Resta invece inamovibile il no bipartisan dell’Italia, che esclude l’utilizzo del suo materiale militare per colpire il territorio russo e l’invio di soldati in Ucraina. Il portavoce del dipartimento di Stato Matthew Miller ha ribadito per il momento che “la politica Usa è quella di non incoraggiare né consentire attacchi al di fuori dei confini dell’Ucraina”. Ma la questione è ben più complicata, secondo le ricostruzioni dei media americani: il segretario di Stato Antony Blinken sarebbe infatti favorevole ad una revoca mirata del veto, per consentire di colpire almeno le basi vicino al confine da dove partono i missili russi. Contrari sarebbero invece il consigliere per la Sicurezza nazionale Jake Sullivan e, ad ora, il commander in chief in persona.

Le indiscrezioni giungono a poche ore dalla ministeriale Esteri della Nato in programma giovedì a Praga, dove i Paesi più inclini a “fare di più” per Kiev proveranno a convincere i più cauti a “rimuovere le restrizioni” sull’uso delle armi, secondo fonti dell’Alleanza. Sarebbero almeno dieci gli Stati favorevoli: il Regno Unito è stato il primo ad annunciare che l’Ucraina ha il diritto di colpire basi militari su suolo russo con armi britanniche. Il presidente francese Emmanuel Macron, mappa alla mano, ha chiesto di autorizzare l’Ucraina a colpire “in Russia” le postazioni da cui viene attaccata, mentre si prepara ad annunciare l’invio di “istruttori” in Ucraina, quasi certamente alle celebrazioni del D-Day accanto a Zelensky.

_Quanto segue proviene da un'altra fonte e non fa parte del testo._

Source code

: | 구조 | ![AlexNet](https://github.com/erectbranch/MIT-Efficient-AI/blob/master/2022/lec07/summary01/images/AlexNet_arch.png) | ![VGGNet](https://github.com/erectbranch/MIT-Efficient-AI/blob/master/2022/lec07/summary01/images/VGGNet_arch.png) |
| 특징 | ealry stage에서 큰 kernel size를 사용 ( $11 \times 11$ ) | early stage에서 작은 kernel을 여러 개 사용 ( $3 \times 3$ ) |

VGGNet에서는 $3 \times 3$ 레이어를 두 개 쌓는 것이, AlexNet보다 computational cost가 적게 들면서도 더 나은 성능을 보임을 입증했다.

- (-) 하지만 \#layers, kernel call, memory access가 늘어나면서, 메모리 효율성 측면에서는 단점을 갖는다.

arsavia ha già precisato che “non ci sono restrizioni sulle armi polacche fornite all’Ucraina”, e anche Stoccolma – che ha annunciato aiuti militari per 1,16 miliardi di euro all’Ucraina – non è contraria all’uso delle armi svedesi in Russia. Della stessa idea sono Repubblica Ceca, Olanda e i Baltici. Per ultime, anche la Finlandia e il Canada hanno dato luce verde all’uso delle loro armi su suolo russo. La cordata dei favorevoli vede l’endorsement del segretario della Nato Jens Stoltenberg, che a Praga proverà a far sentire le loro ragioni. L’idea non è quella di favorire “un’escalation”, assicura una fonte atlantica.

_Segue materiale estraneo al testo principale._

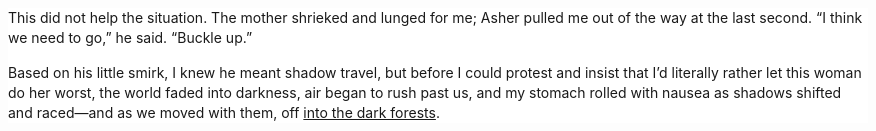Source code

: This did not help the situation. The mother shrieked and lunged for me; Asher pulled me out of the way at the last second. “I think we need to go,” he said. “Buckle up.”

Based on his little smirk, I knew he meant shadow travel, but before I could protest and insist that I’d literally rather let this woman do her worst, the world faded into darkness, air began to rush past us, and my stomach rolled with nausea as shadows shifted and raced—and as we moved with them, off [into the dark forests](https://www.reddit.com/r/nosleep/comments/11bst8c/voices_in_the_mist_the_bar_at_the_edge_of_reality/?utm_source=share&utm_medium=web2x&context=3).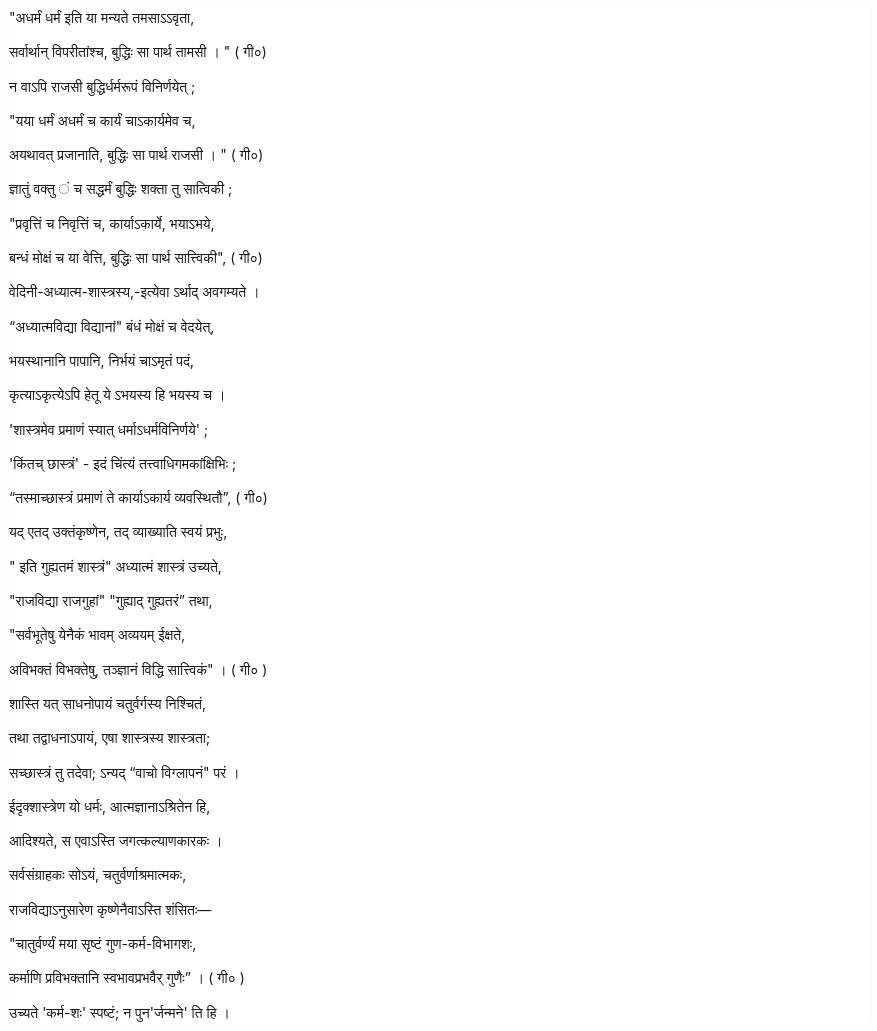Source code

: "अधर्मं धर्मं इति या मन्यते तमसाऽऽवृता,

सर्वार्थान् विपरीतांश्च, बुद्धिः सा पार्थ तामसी । " ( गी०)

न वाऽपि राजसी बुद्धिर्धर्मरूपं विनिर्णयेत् ;

"यया धर्मं अधर्मं च कार्यं चाऽकार्यमेव च,

अयथावत् प्रजानाति, बुद्धिः सा पार्थ राजसी । " ( गी०)

ज्ञातुं वक्तु ं च सद्धर्मं बुद्धिः शक्ता तु सात्विकी ;









"प्रवृत्तिं च निवृत्तिं च, कार्याऽकार्ये, भयाऽभये,

बन्धं मोक्षं च या वेत्ति, बुद्धिः सा पार्थ सात्त्विकी", ( गी०)

वेदिनी-अध्यात्म-शास्त्रस्य,-इत्येवा ऽर्थाद् अवगम्यते ।

“अध्यात्मविद्या विद्यानां" बंधं मोक्षं च वेदयेत्,

भयस्थानानि पापानि, निर्भयं चाऽमृतं पदं,

कृत्याऽकृत्येऽपि हेतू ये ऽभयस्य हि भयस्य च ।

'शास्त्रमेव प्रमाणं स्यात् धर्माऽधर्मविनिर्णये' ;

'किंतच् छास्त्रं' - इदं चिंत्यं तत्त्वाधिगमकांक्षिभिः ;

“तस्माच्छास्त्रं प्रमाणं ते कार्याऽकार्य व्यवस्थितौ”, ( गी०)

यद् एतद् उक्तंकृष्णेन, तद् व्याख्याति स्वयं प्रभुः,

" इति गुह्यतमं शास्त्रं" अध्यात्मं शास्त्रं उच्यते,

"राजविद्या राजगुहां" "गुह्याद् गुह्यतरं” तथा,

"सर्वभूतेषु येनैकं भावम् अव्ययम् ईक्षते,

अविभक्तं विभक्तेषु, तञ्ज्ञानं विद्धि सात्त्विकं" । ( गी० )

शास्ति यत् साधनोपायं चतुर्वर्गस्य निश्चितं,

तथा तद्वाधनाऽपायं, एषा शास्त्रस्य शास्त्रता;

सच्छास्त्रं तु तदेवा; ऽन्यद् “वाचो विग्लापनं" परं ।

ईदृक्शास्त्रेण यो धर्मः, आत्मज्ञानाऽश्रितेन हि,

आदिश्यते, स एवाऽस्ति जगत्कल्याणकारकः ।

सर्वसंग्राहकः सोऽयं, चतुर्वर्णाश्रमात्मकः,

राजविद्याऽनुसारेण कृष्णेनैवाऽस्ति शंसितः—

"चातुर्वर्ण्यं मया सृष्टं गुण-कर्म-विभागशः,

कर्माणि प्रविभक्तानि स्वभावप्रभवैर् गुणैः” । ( गी० )

उच्यते 'कर्म-शः' स्पष्टं; न पुन'र्जन्मने' ति हि ।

Ma sarà difficile abbattere il muro dei contrari, tra questi l’Italia, con il ministro degli Esteri Tajani che da giorni ribadisce come il materiale militare italiano in Ucraina non potrà mai essere usato oltre confine. Più duro il vicepremier Matteo Salvini che senza mezzi termini ha attacco le “idee folli” da parte di Macron e anche del cancelliere tedesco Olaf Scholz, che in realtà non si è espresso a favore dell’uso delle munizioni tedesche in Russia ma non ha nemmeno bocciato l’idea, parlando invece di “accordi confidenziali” sulle armi tra Kiev e Berlino e di necessità di “rispettare il diritto internazionale”. Contro la posizione di Parigi si è espressa anche la segretaria del Pd Elly Schlein, mentre per il leader M5s Giuseppe Conte l’Europa “è già in guerra” e le parole di Macron e Scholz sono “uno schiaffo” alla prudenza richiesta dalla premier Giorgia Meloni.